>> Begin

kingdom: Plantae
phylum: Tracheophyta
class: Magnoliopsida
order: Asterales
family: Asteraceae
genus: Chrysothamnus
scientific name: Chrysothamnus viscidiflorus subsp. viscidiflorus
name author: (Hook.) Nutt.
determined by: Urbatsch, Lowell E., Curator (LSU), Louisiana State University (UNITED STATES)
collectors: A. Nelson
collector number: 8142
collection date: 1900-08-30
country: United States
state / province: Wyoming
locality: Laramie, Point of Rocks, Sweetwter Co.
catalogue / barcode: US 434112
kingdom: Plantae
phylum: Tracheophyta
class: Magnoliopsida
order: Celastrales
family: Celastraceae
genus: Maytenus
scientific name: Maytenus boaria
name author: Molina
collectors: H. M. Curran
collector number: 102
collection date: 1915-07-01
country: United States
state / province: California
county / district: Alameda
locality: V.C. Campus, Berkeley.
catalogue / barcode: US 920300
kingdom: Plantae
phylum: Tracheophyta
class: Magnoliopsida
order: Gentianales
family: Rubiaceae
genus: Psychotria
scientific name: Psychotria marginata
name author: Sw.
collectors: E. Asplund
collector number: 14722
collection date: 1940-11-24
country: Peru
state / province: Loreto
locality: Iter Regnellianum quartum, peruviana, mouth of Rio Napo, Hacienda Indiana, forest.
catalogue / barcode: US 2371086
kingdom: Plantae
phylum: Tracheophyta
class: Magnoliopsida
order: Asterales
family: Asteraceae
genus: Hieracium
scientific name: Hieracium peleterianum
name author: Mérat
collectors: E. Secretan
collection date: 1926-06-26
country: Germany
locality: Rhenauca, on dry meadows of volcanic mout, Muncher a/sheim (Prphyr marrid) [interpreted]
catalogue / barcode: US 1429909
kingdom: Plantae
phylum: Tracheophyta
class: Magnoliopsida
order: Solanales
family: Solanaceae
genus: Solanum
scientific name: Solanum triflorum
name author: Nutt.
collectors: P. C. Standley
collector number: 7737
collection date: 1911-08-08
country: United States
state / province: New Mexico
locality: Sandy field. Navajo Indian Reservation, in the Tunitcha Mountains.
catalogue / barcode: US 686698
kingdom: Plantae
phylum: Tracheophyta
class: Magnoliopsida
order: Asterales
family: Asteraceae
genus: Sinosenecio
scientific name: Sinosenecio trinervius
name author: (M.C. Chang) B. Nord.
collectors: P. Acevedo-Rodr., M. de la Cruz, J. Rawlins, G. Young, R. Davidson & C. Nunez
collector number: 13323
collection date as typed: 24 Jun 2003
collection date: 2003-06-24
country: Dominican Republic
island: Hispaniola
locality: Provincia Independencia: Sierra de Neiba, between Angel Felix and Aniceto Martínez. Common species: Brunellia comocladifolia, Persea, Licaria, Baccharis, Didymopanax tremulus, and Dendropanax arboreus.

>> End

Stated exercise → Copy out every line of the records above without changing any of them.

The answer →
kingdom: Plantae
phylum: Tracheophyta
class: Magnoliopsida
order: Asterales
family: Asteraceae
genus: Chrysothamnus
scientific name: Chrysothamnus viscidiflorus subsp. viscidiflorus
name author: (Hook.) Nutt.
determined by: Urbatsch, Lowell E., Curator (LSU), Louisiana State University (UNITED STATES)
collectors: A. Nelson
collector number: 8142
collection date: 1900-08-30
country: United States
state / province: Wyoming
locality: Laramie, Point of Rocks, Sweetwter Co.
catalogue / barcode: US 434112
kingdom: Plantae
phylum: Tracheophyta
class: Magnoliopsida
order: Celastrales
family: Celastraceae
genus: Maytenus
scientific name: Maytenus boaria
name author: Molina
collectors: H. M. Curran
collector number: 102
collection date: 1915-07-01
country: United States
state / province: California
county / district: Alameda
locality: V.C. Campus, Berkeley.
catalogue / barcode: US 920300
kingdom: Plantae
phylum: Tracheophyta
class: Magnoliopsida
order: Gentianales
family: Rubiaceae
genus: Psychotria
scientific name: Psychotria marginata
name author: Sw.
collectors: E. Asplund
collector number: 14722
collection date: 1940-11-24
country: Peru
state / province: Loreto
locality: Iter Regnellianum quartum, peruviana, mouth of Rio Napo, Hacienda Indiana, forest.
catalogue / barcode: US 2371086
kingdom: Plantae
phylum: Tracheophyta
class: Magnoliopsida
order: Asterales
family: Asteraceae
genus: Hieracium
scientific name: Hieracium peleterianum
name author: Mérat
collectors: E. Secretan
collection date: 1926-06-26
country: Germany
locality: Rhenauca, on dry meadows of volcanic mout, Muncher a/sheim (Prphyr marrid) [interpreted]
catalogue / barcode: US 1429909
kingdom: Plantae
phylum: Tracheophyta
class: Magnoliopsida
order: Solanales
family: Solanaceae
genus: Solanum
scientific name: Solanum triflorum
name author: Nutt.
collectors: P. C. Standley
collector number: 7737
collection date: 1911-08-08
country: United States
state / province: New Mexico
locality: Sandy field. Navajo Indian Reservation, in the Tunitcha Mountains.
catalogue / barcode: US 686698
kingdom: Plantae
phylum: Tracheophyta
class: Magnoliopsida
order: Asterales
family: Asteraceae
genus: Sinosenecio
scientific name: Sinosenecio trinervius
name author: (M.C. Chang) B. Nord.
collectors: P. Acevedo-Rodr., M. de la Cruz, J. Rawlins, G. Young, R. Davidson & C. Nunez
collector number: 13323
collection date as typed: 24 Jun 2003
collection date: 2003-06-24
country: Dominican Republic
island: Hispaniola
locality: Provincia Independencia: Sierra de Neiba, between Angel Felix and Aniceto Martínez. Common species: Brunellia comocladifolia, Persea, Licaria, Baccharis, Didymopanax tremulus, and Dendropanax arboreus.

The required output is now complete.